From: "Kevin Burges" <xmldude@burieddreams.com>

> >> That's what I use, but when my XSLT output goes to other machines,
> >> the &#160; characters are not always recognised as spaces. How come?
> >  Jonathon:
> J> Is your XSLT output supposed to be HTML ? What charset are you
> J> using ? Do you really need special (non-breaking) spaces, or will
> J> regular whitespace do ?
> Output was HTML. The charset would have been whetever MSXML3 put on it
> automatically (probably UTF-16). I just needed a series of spaces that
> will not be collapsed. Is that not what nbsp is for?

In order to figure out what an HTML browser is doing you need to know:

  1) What is the actual encoding of your HTML document?  Java will default to encoding used by your system (determined by the locale) in the absense of other information.
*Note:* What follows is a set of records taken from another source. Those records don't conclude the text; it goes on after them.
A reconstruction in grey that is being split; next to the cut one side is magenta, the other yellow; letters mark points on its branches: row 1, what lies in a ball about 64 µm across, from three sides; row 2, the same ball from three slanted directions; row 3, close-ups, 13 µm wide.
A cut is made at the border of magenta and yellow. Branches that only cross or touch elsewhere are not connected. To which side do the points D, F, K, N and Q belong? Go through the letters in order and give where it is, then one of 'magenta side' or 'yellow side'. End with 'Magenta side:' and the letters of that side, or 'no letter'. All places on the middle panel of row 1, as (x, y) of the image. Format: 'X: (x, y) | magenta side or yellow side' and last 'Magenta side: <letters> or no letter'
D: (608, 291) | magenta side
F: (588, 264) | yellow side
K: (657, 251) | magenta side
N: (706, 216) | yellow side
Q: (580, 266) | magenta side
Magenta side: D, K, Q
I am not sure what MSXML3 does.  Get a hex editor and look at the byte: is it AO? If it is not, then that is your problem.  Start there.

(If is it 00 then A0, then you are using UTF-16. If it is some code  > 7F followed by another code >7F it is probably UTF-8).
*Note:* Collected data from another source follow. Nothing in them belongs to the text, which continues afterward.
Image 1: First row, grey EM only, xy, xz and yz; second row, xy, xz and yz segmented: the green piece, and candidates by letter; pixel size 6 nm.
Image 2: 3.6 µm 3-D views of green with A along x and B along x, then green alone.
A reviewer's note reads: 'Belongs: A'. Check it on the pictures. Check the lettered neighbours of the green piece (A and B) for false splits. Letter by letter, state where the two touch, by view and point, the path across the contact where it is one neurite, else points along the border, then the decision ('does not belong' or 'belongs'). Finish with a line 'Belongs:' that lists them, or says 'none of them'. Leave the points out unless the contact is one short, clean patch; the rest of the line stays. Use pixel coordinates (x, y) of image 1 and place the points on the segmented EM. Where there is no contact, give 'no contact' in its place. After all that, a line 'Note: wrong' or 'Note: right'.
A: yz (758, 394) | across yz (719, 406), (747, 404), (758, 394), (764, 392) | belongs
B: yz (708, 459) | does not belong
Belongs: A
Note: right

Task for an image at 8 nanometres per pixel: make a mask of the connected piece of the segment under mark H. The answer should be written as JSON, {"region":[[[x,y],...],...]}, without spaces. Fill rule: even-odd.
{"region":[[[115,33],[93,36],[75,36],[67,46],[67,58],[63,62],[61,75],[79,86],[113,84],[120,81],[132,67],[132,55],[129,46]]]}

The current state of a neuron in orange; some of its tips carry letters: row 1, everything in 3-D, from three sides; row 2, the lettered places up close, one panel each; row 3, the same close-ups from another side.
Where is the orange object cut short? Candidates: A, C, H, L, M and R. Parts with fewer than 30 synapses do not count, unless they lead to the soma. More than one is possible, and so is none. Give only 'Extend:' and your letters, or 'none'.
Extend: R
  2) What encoding does your HTML document say it is?  This will be in a META tag in the HEAD, if it is anywhere, in a charset parameter. 
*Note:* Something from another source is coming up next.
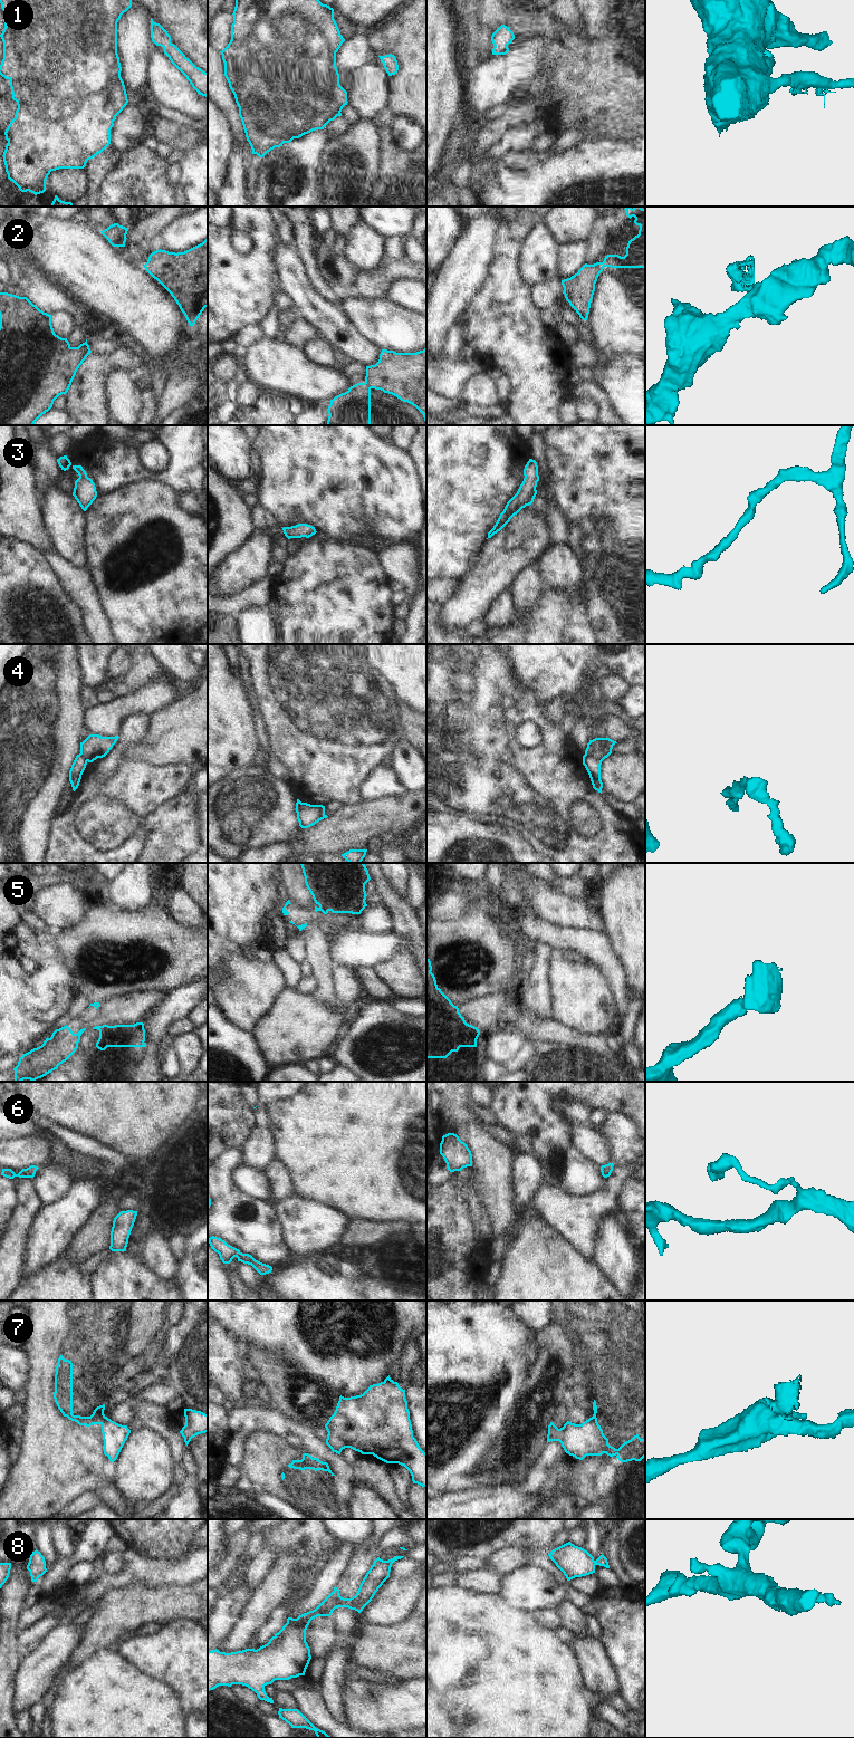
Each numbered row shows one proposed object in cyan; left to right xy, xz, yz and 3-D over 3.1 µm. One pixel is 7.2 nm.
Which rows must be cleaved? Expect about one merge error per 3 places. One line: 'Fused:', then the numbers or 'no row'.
Fused: 2, 4, 5, 7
   3) What does the HTTP server say the charset parameter is? System administrators rarely set this correctly, or change this from the default. The default for HTML is ISO 8859-1 (in which character 160 is used for nbsp).  Make sure your webserver correctly labels your document's charset.

   4) Did any proxies alter the encoding? Probably not a concern outside Japan.

   5) What is the recipients browser set to?  Charsets were so typically wrong that most browsers guess: one browser apparantly guesses by looking through the last five encodings that were used.  

Yikes. This is so complicated!  That is why sending XML treats encoding violations so strictly: it is nasty but treating things slackly like HTML does just makes data interoperability unreliable.

When I faced the same thing a year ago, I ended up escaping the encoding and forcing &nbsp;    Because HTML is so stuffed, it is not an unreasonable solution IMHO.